The following code exits with “unspecified launch failure” on winXP w/ both cuda 2.2 and 2.3

[codebox]

#include <cuda.h>

#include <cutil_inline.h>

#include

#define NUM_ELEMENTS 8

// 0-112 : no crash

// 113-199 : crash

// 200 : no crash

// 201-231: crash

struct KernelParams

{

bool junk[133];

bool write_two;

};

struct KernelData

{

float* d_buf;

};

global void kernel(KernelParams kp, KernelData kd)

{

const int loc = blockDim.x * blockIdx.x + threadIdx.x;

if (loc >= NUM_ELEMENTS)

	return;

kd.d_buf[loc] = 1;

if (kp.write_two)

{

	kd.d_buf[loc] = 2;

}

}

int main(int argc, char** argv)

{

// Structs to be passed to the kernel

KernelParams kp;

KernelData   kd;

std::cout << "Size of parameters = " << (sizeof(kp) + sizeof(kd)) << " bytes\n" << std::endl;

kp.write_two = true;

// Allocate device output array

int size = NUM_ELEMENTS*sizeof(float);

cutilSafeCall(cudaMalloc((void**)&kd.d_buf, size));

// Memset to 0

cutilSafeCall(cudaMemset(kd.d_buf, 0, size));

cutilSafeCall(cudaThreadSynchronize());

// Launch kernel

dim3 threadBlock(16,1);

dim3 blockGrid(1,1);

kernel<<<blockGrid, threadBlock>>>(kp, kd);

cudaThreadSynchronize();

cutilCheckMsg("kernel execution failed\n");	

// Print results

float* h_buf = new float;

cutilSafeCall(cudaMemcpy(h_buf, kd.d_buf, size, cudaMemcpyDeviceToHost));

for (int i = 0; i < NUM_ELEMENTS; i++)

	std::cout << h_buf[i] << " ";

std::cout << std::endl;

// Clean up

cutilSafeCall(cudaFree(kd.d_buf));

}

[/codebox]

I don’t see anything wrong with the code (has been isolated from a larger cuda program).

There are several ways to make it not crash:

  1. In the KernelParams struct, change array length of .junk to anywhere between 1-112 or 200. Anything else causes it to crash (didn’t try exhaustively, but took a good number of samples)

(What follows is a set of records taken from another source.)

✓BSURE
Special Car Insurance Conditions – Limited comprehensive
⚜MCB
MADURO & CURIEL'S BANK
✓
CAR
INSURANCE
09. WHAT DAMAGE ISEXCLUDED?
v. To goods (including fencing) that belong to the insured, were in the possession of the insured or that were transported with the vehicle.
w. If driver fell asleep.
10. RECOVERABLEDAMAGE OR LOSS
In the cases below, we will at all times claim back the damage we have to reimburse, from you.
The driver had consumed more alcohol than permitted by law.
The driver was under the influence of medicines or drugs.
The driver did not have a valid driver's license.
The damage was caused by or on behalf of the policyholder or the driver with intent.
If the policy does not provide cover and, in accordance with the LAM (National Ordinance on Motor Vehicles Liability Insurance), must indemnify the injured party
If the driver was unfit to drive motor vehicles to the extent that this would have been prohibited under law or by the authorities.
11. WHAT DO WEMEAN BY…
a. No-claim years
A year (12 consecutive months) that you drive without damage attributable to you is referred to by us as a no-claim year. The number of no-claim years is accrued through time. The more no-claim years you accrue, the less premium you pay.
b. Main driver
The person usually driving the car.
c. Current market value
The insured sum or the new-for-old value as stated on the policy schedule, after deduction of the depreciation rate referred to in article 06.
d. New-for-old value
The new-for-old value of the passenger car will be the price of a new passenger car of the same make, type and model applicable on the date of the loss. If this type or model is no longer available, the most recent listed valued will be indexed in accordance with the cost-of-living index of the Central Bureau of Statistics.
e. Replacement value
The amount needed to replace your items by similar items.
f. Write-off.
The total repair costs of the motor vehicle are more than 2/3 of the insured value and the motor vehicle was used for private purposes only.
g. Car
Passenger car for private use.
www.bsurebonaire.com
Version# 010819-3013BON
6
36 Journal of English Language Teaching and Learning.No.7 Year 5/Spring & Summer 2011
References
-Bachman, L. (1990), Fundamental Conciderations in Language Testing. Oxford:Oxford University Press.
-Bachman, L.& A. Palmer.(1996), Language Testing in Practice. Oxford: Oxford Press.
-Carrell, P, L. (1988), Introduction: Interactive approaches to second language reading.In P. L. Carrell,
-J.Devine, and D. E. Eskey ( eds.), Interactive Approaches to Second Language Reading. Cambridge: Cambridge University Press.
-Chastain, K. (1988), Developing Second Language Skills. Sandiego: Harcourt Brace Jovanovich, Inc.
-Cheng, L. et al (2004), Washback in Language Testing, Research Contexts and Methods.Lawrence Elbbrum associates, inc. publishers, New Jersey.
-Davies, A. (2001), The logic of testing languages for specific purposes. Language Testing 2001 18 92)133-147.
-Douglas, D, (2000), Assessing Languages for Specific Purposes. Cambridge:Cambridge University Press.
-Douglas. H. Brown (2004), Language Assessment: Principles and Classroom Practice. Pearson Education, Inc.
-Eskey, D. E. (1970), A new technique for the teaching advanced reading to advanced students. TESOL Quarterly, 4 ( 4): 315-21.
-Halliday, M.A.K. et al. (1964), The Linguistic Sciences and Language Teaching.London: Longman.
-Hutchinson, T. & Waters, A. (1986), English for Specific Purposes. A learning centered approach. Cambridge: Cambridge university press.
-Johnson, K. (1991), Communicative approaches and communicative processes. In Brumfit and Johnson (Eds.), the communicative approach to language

  2. In the KernelParams struct, change the ‘bool write_two’ to int

  3. In the KernelParams struct, change the ‘bool junk’ array to an int array (reduce size to fit within the 256 byte limit). (However adding another bool between this int array and the bool write_two will cause a crash)

  4. In the kernel function, comment out either write to kd.d_buf.

1,2,3 suggest something to do with alignment, however commenting out the first write to kd.d_buf in the kernel (without changing the KernelParams struct) also works which has nothing to do with alignment.

Is this a bug, or am I missing something?